Required action: Would you print the records below word for word, without the pictures?
□ □ □ □ □
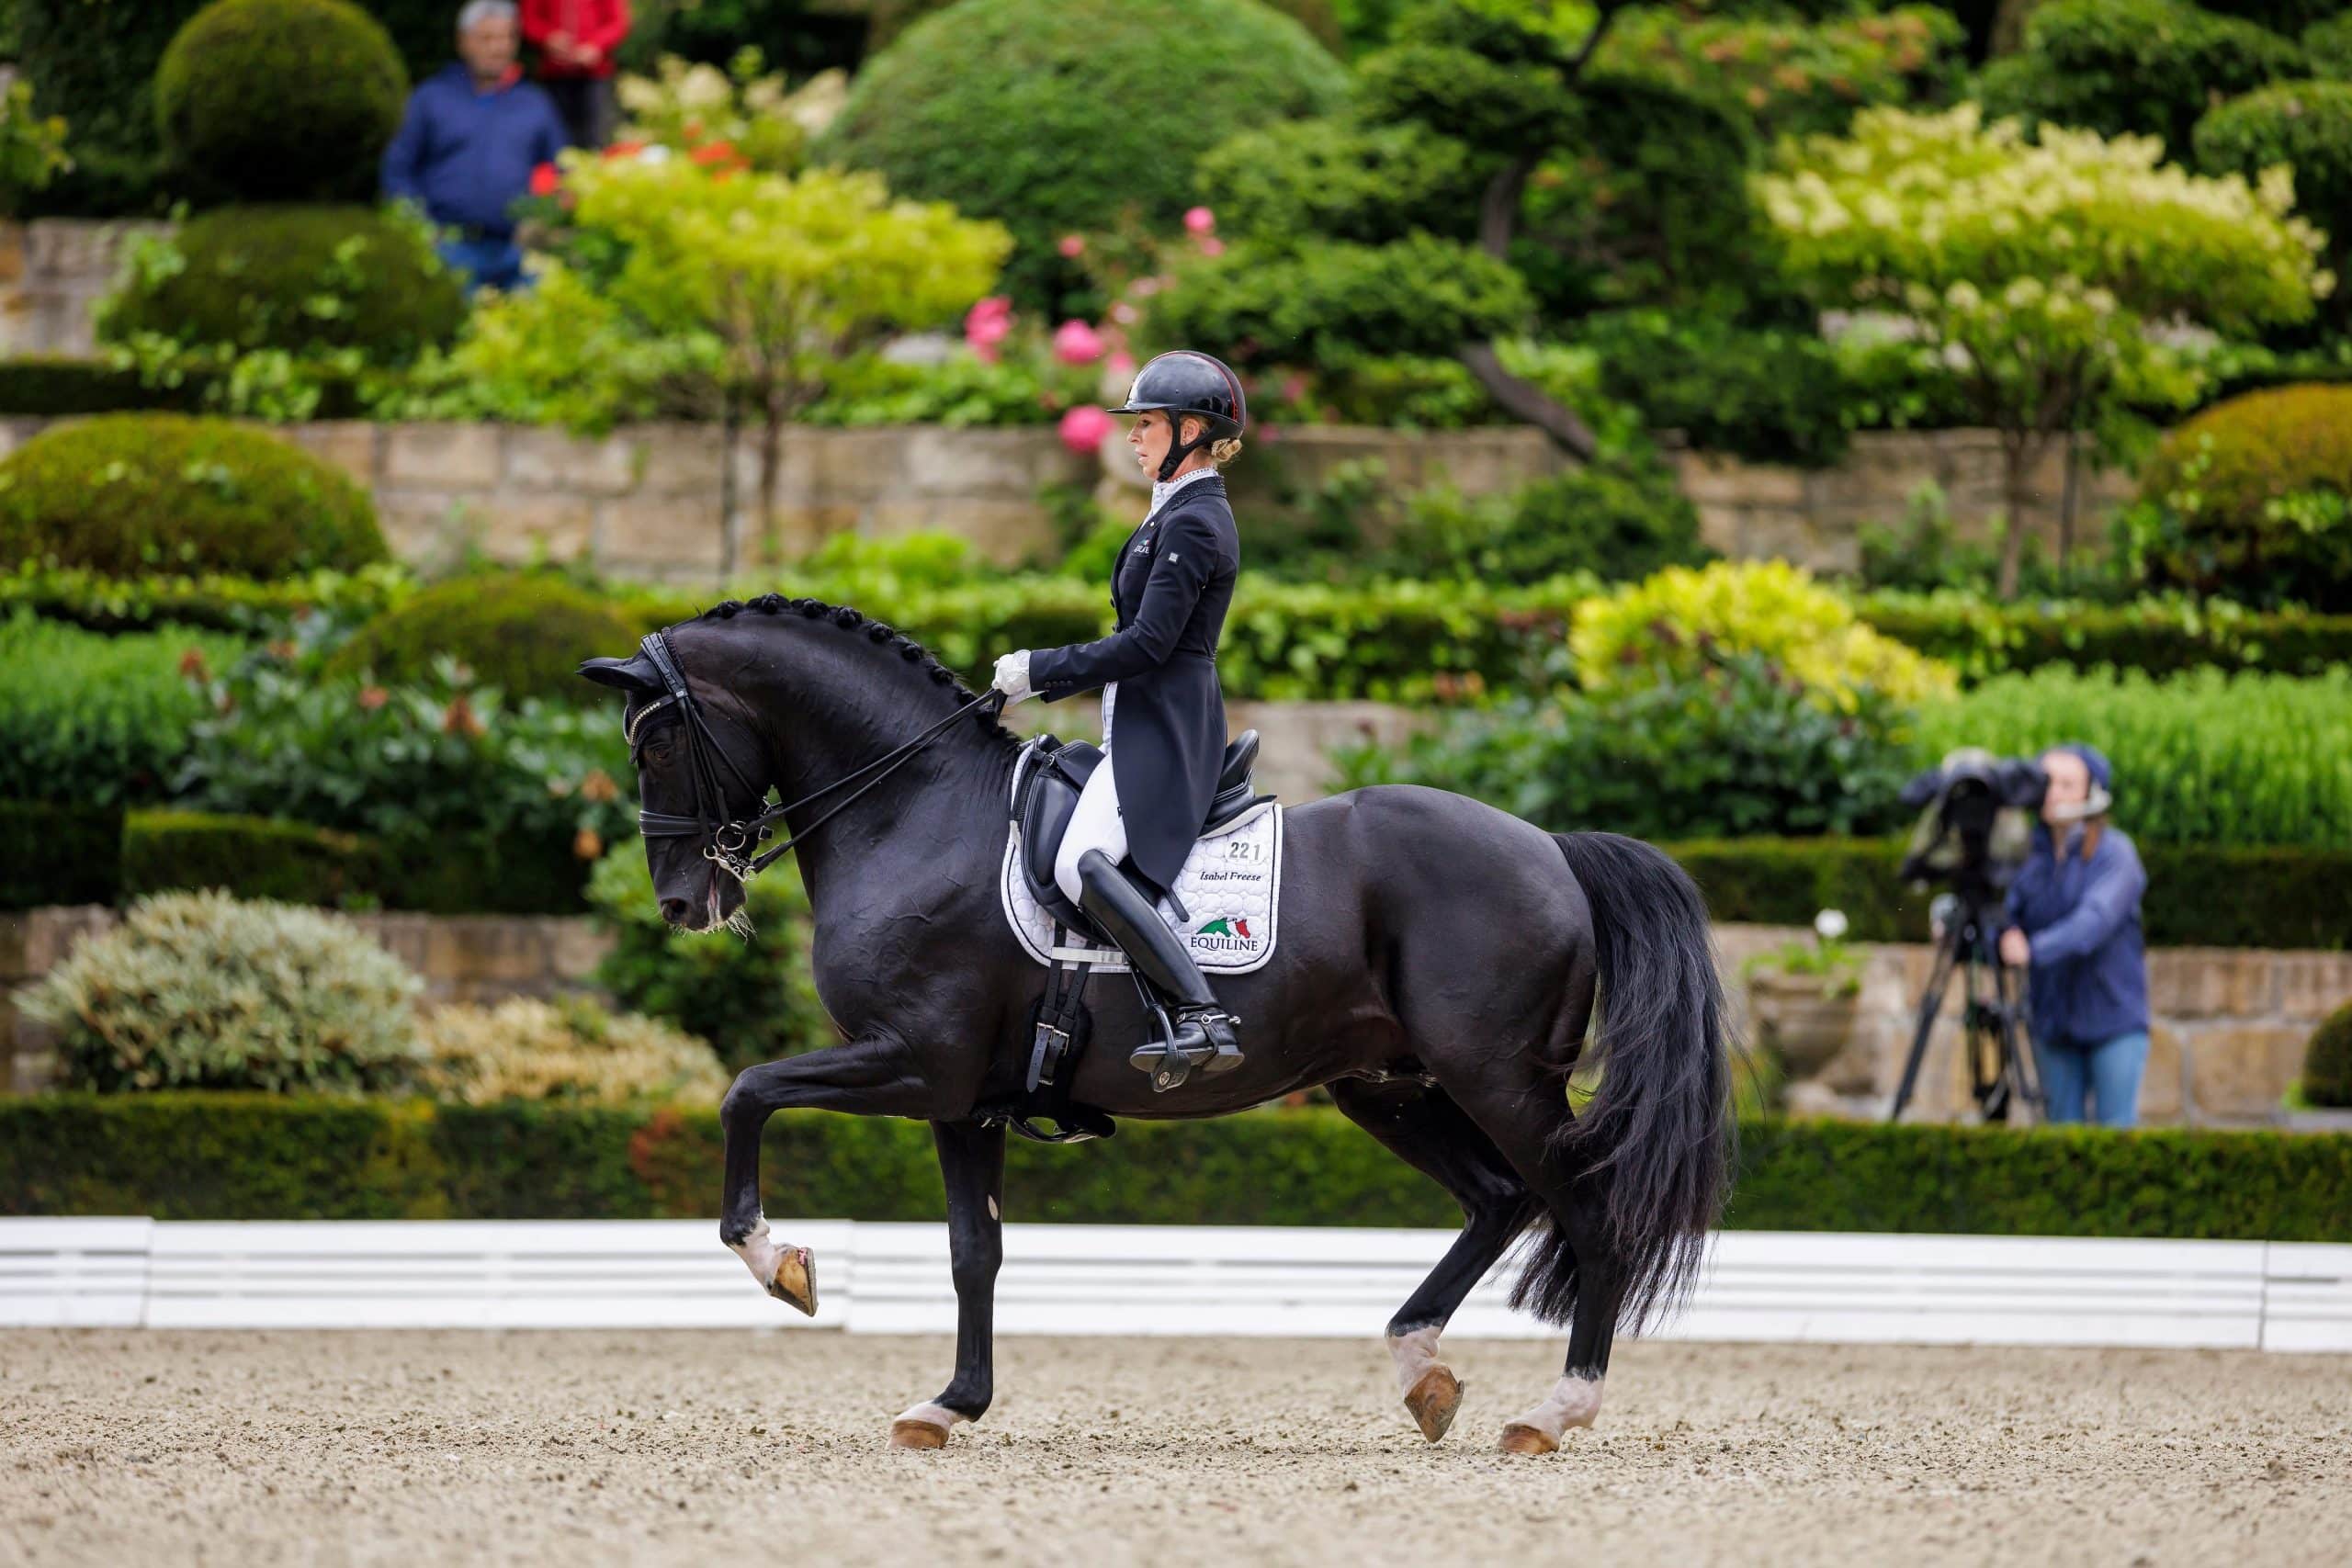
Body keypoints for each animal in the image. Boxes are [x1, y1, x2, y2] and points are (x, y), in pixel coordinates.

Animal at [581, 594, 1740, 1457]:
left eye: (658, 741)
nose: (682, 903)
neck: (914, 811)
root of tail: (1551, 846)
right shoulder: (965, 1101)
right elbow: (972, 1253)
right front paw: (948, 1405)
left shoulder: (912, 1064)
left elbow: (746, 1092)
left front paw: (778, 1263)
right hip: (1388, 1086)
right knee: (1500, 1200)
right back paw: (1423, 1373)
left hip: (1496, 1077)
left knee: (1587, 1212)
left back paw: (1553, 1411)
□ □ □ □ □
Written solution:
Body keypoints for each animal in the image. Boxes are [x1, y1, x2, y2] and points are (x, y), in pixel coordinates.

Animal at [581, 594, 1740, 1457]:
left eye: (658, 741)
nose: (682, 903)
neck: (914, 811)
root of tail: (1551, 846)
right shoulder: (965, 1101)
right elbow: (972, 1253)
right front paw: (948, 1405)
left shoulder: (912, 1064)
left elbow: (746, 1092)
left front paw: (778, 1263)
right hip: (1388, 1086)
right knee: (1500, 1200)
right back paw: (1423, 1373)
left hip: (1496, 1077)
left knee: (1587, 1212)
left back paw: (1553, 1411)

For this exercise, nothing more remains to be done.